Enquanto trabalhou como hostess no Fitó, restaurante de cozinha brasileira em Pinheiros, São Paulo, a piauiense Morena Caymmi Girão Santiago das Neves, 28, conheceu pessoas que nunca haviam cumprimentado uma mulher trans. “Não sabe me dizer ‘oi’ porque não faz parte da sua realidade, não é uma falta de educação. Mas está aqui o meu papel: eu existo, e não há diferença entre nós. Somos humanos, podemos ter um diálogo”, diz ela, que depois de cinco meses foi promovida a coordenadora de marketing e eventos.
Morena, também fotógrafa, afirma que iniciativas de acesso a vagas de empregos são importantes. “A gente alimenta na cabeça da pessoa que ela não existe, e ela se priva de procurar a oportunidade porque não quer levar ‘não’”, diz. Para ajudar nisso, a iniciativa Cozinha e Voz, voltada a grupos em situação de exclusão, inclui poesia no programa, além das aulas para formação de assistente de cozinha coordenadas por Paola Carosella, à frente do restaurante Arturito e jurada do MasterChef. “É importante fortalecer a linguagem, que se torna uma ferramenta importante para lidar com a discriminação”, diz Thais Faria, 43, coordenadora do projeto, realizado pela OIT (Organização Internacional do Trabalho) e pelo Ministério Público do Trabalho.

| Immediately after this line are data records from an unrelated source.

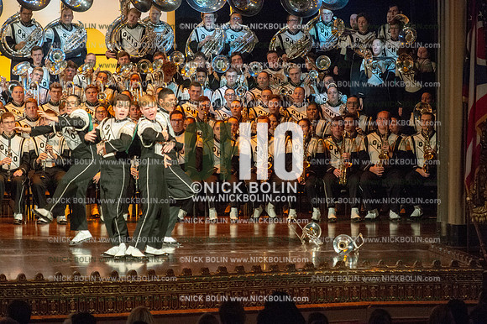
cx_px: 244
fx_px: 2704
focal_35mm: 200
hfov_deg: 10.3
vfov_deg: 6.9
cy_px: 162
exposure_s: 1/320
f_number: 5.6
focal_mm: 200
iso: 8000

Susi Nogueira, 33, participou de uma das cinco turmas do Cozinha e Voz que foram voltadas ao público trans em São Paulo. Hoje, ela trabalha no bar Cama de Gato, na região central, dentro da cozinha. “Tinha dúvida sobre qual área de trabalho teria mais preconceito. Na cozinha, que é justamente o que eu queria, me abraçaram mais”, diz. O dono, Bruno Bocchese, 36, prioriza contratações de quem tem “historicamente mais dificuldade em se colocar no mercado”. De acordo com ele, Susi, que tem no currículo cursos de panificação, cozinha e confeitaria, não conseguia vagas por discriminação.